#### TASK TO CARRY OUT:
Render the lines below, from the line containing "Which series has the largest total" through the line containing "True or false: 2019년 has a value of 23 at 5월.", both included, as a Markdown table with the columns Row and Line. Omit blank lines and pictures.

#### EXERCISE DATA:
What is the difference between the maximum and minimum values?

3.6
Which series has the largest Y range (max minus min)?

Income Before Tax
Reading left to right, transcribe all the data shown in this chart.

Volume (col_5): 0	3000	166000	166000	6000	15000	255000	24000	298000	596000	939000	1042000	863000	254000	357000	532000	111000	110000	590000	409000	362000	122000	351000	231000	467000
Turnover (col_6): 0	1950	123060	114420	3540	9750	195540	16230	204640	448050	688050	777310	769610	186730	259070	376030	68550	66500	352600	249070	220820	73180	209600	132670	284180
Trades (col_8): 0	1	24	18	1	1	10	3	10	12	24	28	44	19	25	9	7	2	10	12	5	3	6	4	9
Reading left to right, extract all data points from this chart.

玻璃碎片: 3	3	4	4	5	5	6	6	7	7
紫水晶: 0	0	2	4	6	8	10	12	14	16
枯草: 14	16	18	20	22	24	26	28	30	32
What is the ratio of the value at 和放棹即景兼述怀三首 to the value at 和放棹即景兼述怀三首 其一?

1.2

* * *

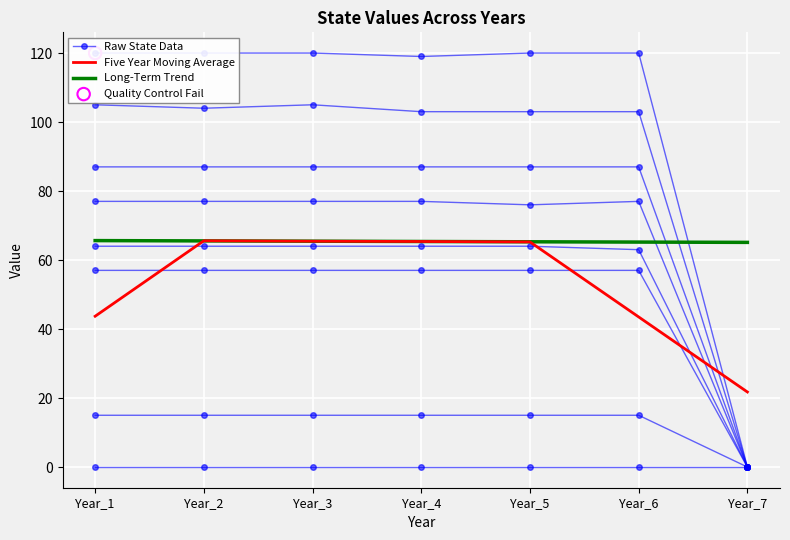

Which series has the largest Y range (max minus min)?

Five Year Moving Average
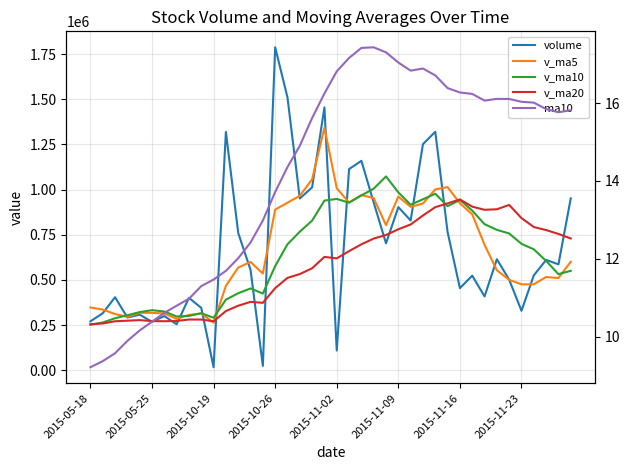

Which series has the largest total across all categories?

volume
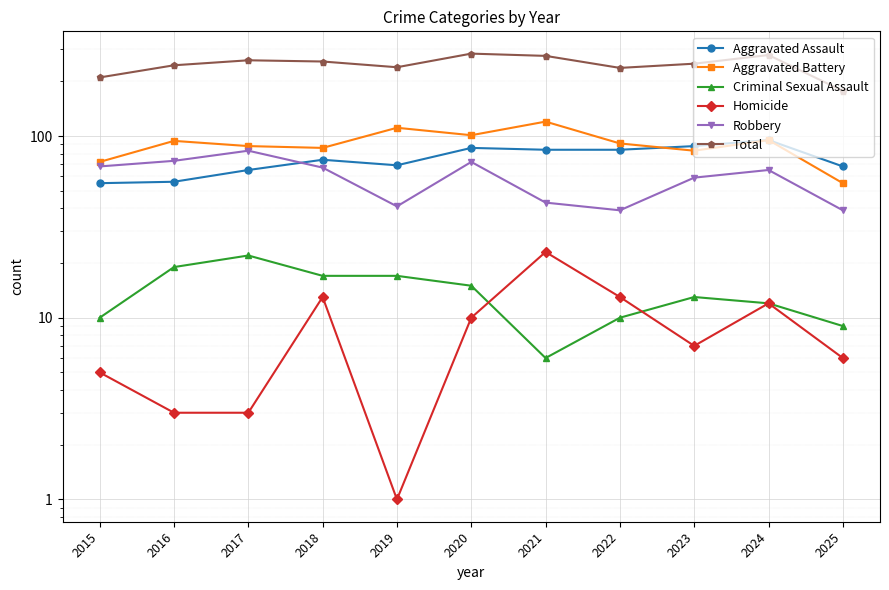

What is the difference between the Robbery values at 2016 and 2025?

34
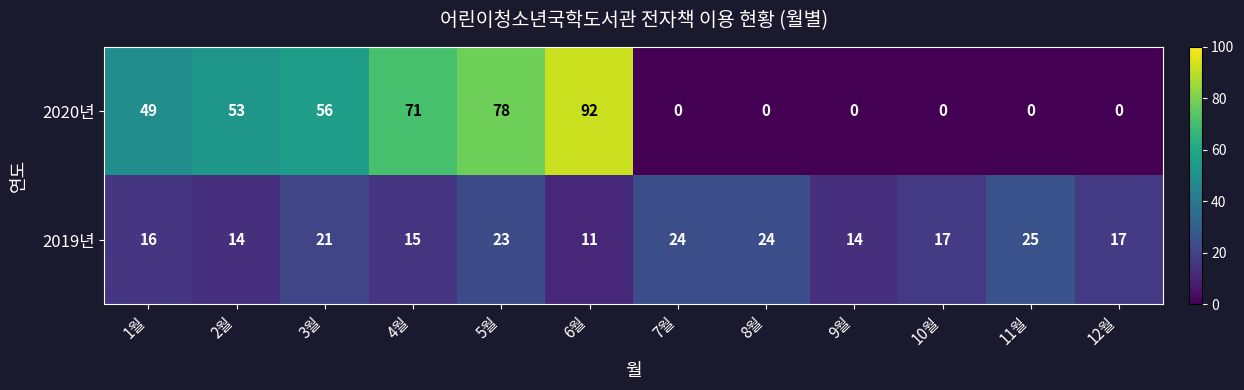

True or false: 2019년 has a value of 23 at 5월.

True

---

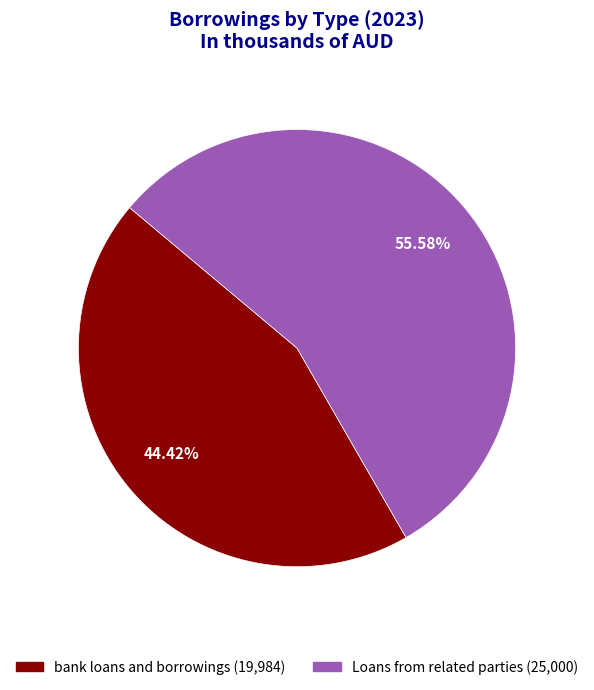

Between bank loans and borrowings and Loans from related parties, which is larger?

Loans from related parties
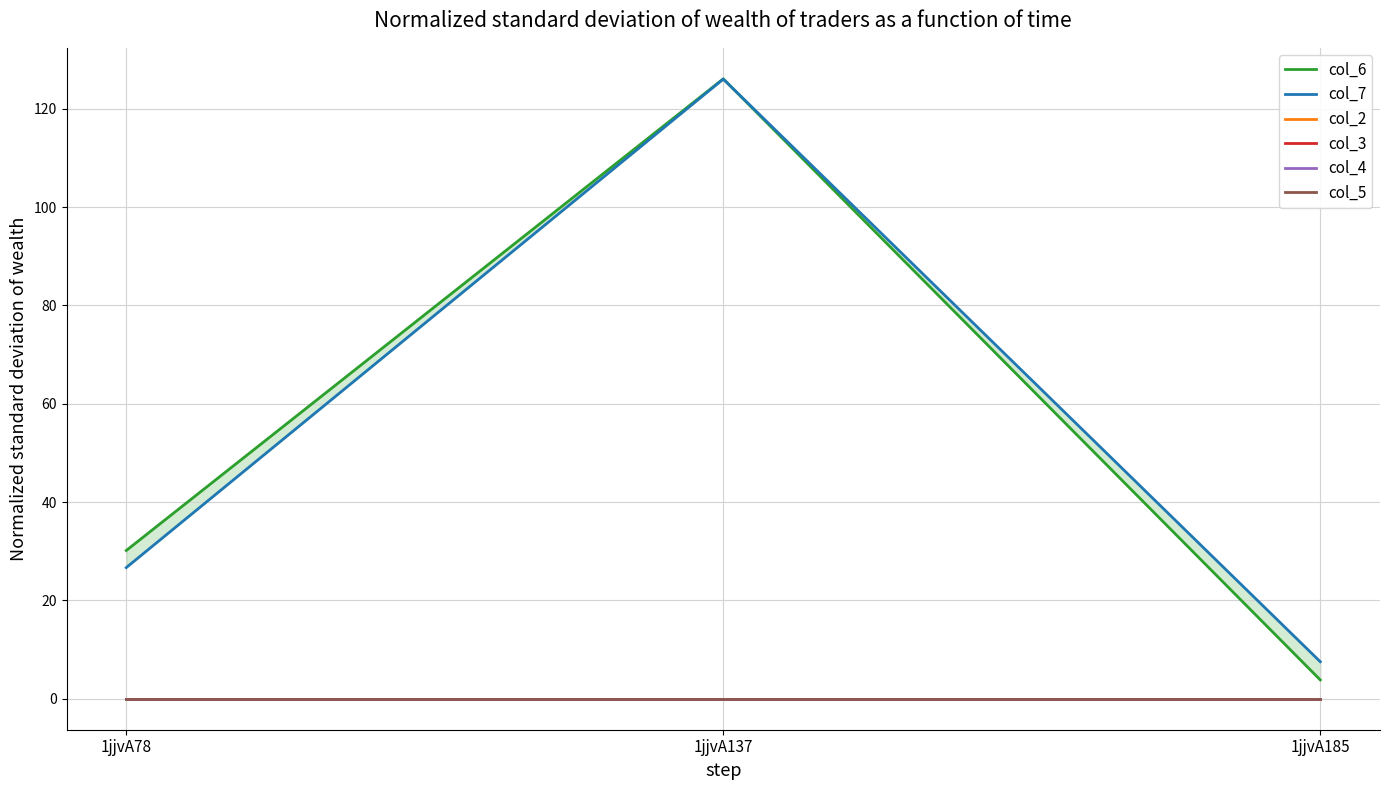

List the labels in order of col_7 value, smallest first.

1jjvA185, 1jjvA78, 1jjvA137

#### WRITTEN ANSWER:
| Row | Line |
|---|---|
| 1 | Which series has the largest total across all categories? |
| 2 | volume |
| 3 | What is the difference between the Robbery values at 2016 and 2025? |
| 4 | 34 |
| 5 | True or false: 2019년 has a value of 23 at 5월. |